少し前の朝日新聞に掲載された、デザイナー・川久保玲と彼女が1973年に設立したコムデギャルソンについて、40年超、ブランドを愛用しているという建築家・妹島和世が語った愛あるインタビュー記事はとても面白かった。
長いが引用する。
「コムデギャルソンとの出合いは大学生時代。これまでと全然違うタイプの洋服が出てきた、というのが第一印象でした。卒業後に就職した伊東豊雄建築設計事務所の近くにギャルソンの店舗ができて、メンズだったのですが昼休みに時々気晴らしに行っていました。
最初に買ったのは26、27歳の頃だと思います。黒い丸首のすとーんとしたワンピースで、今でも持っています。憧れの存在で、昔は1年に1回買えるかどうか。もちろん若いからお給料も少なかったし、すごく大切に丁寧に、どうしても欲しいものを選んでいましたね。今はほとんど毎シーズン買っていると思いますが、その頃よりちょっと真剣さが足りないと時々反省しています。
2010年にプリツカー賞の受賞が発表された翌朝、事務所に行くと真っ白なバラの小さなつぼみが集まった大きな花束が届いていました。川久保さんが贈ってくださったんです。感激しました。一生で一番きれいなお花だったと今でも思っています。

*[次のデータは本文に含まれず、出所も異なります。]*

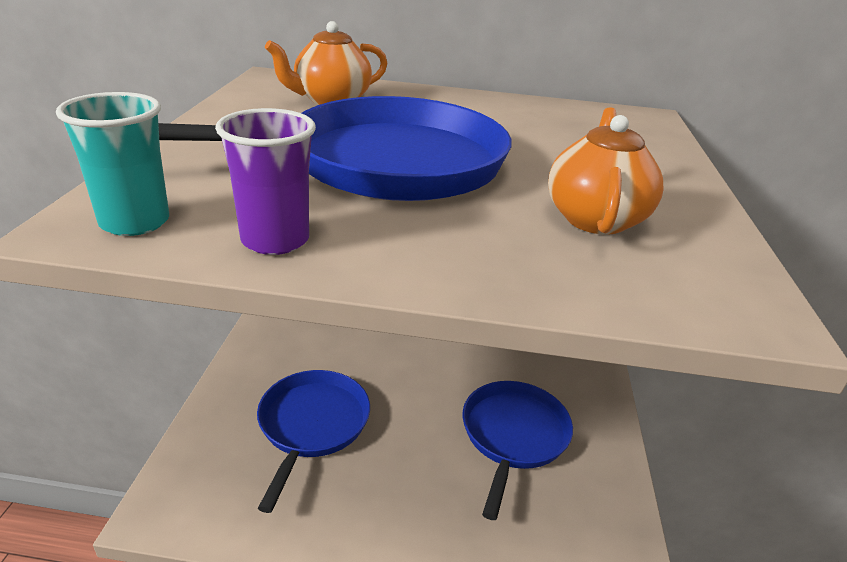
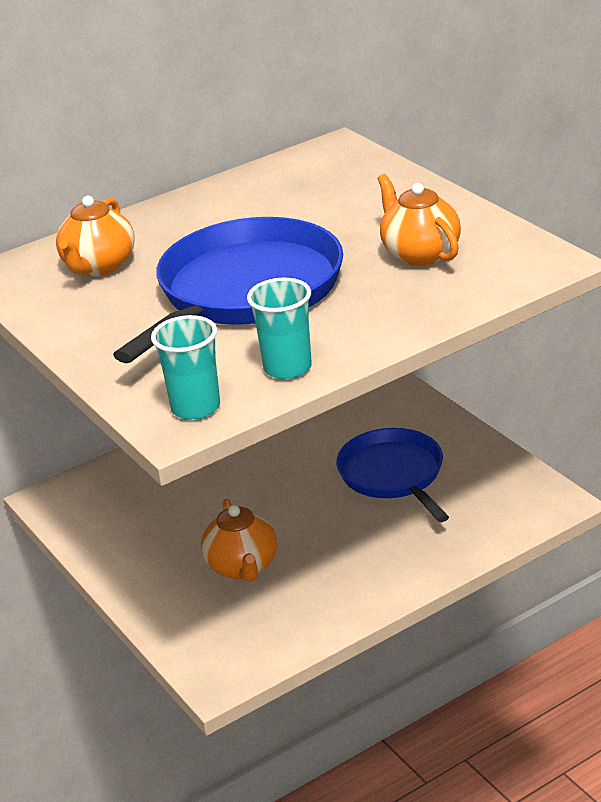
camera: 35 degrees left, 0 degrees up
(275, 240) = (287, 368): purple cup -> turquoise cup
(312, 425) = (243, 567): blue pan -> orange teapot

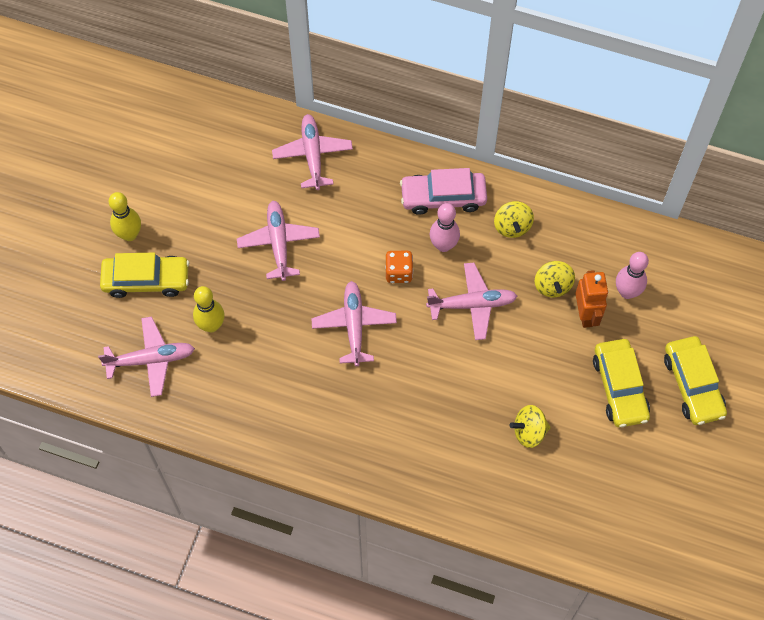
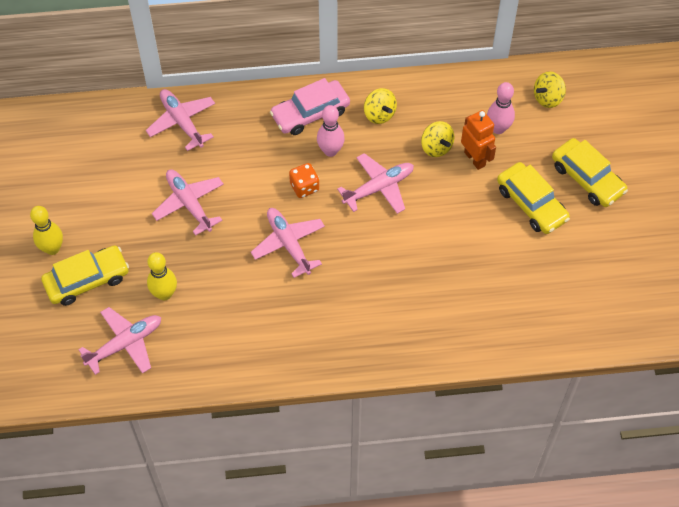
camera: 25 degrees left, 5 degrees down
(529, 432) = (477, 268): yellow spinning top -> yellow spinning top (547, 98)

その後、授賞式に出席するための服を表参道のお店に探しに行きました。お店の方に相談して、川久保さんからもアドバイスをいただいて、その時にコムデギャルソンから発表されていた黒いドレスを着ることができました。ボリュームのあるギャルソンらしいフォルムの素晴らしいドレスで、とても嬉しかった。」
「川久保さんは半世紀、ファッション界の先頭を突き進んでこられた。今よりもずっと女性が活動することは難しかった時代だった。川久保さんを見て励まされた女性は多いと思う。以前、『いい物は高いという価値観も残って欲しい』と新聞でおっしゃっていました。ファストファッションが台頭してきた頃で、異常に安い値段というのはどこかの工程で誰かが泣いているかもしれない、と。きちっと表明された。
かつて、駐日イタリア大使に、「あなたは、色々社会に言う機会に恵まれているのだから、言わなきゃダメだ」と言われたことがあります。川久保さんのように年下の世代を勇気づけられる存在でありたいし、建築物として残していきたい。
建築の道に進んで40年以上。私のそばにはいつもコムデギャルソンがあります。」
物事を成し遂げた高名な女性が好きなブランドについて生き生きと語る。
ブランドのヒストリーとそのひとのライフストーリーがリンクした時、ひとは最強だ。
ファストファッションもいいけれど、こういった高揚感を得ることは決してできない。
僕も、進学で上京する1年前に日本上陸したブルックス・ブラザーズの青山本店の前を、ウキウキした気分で歩いたものだ。初めて購入したのは、妹島女史と同じように、就職してサラリーをいただくようになってから。
それから長い長い年月が流れて、気がつくと毎日なにかしらのアイテムを身に着けている。
スーツ、コート、ネクタイ、ポケットチーフ、シャツ、ポロシャツ、、かえって、一色にならないよう気をつけているくらいで、買い続けること、丁寧に着ることの結末って、こういうことなのだな、と思う。
「オレは『ブルックス・ブラザーズのシャツを着た男』(メアリー・マッカーシーの短編小説のタイトル)だからさ」と堂々と妄言を吐けることも。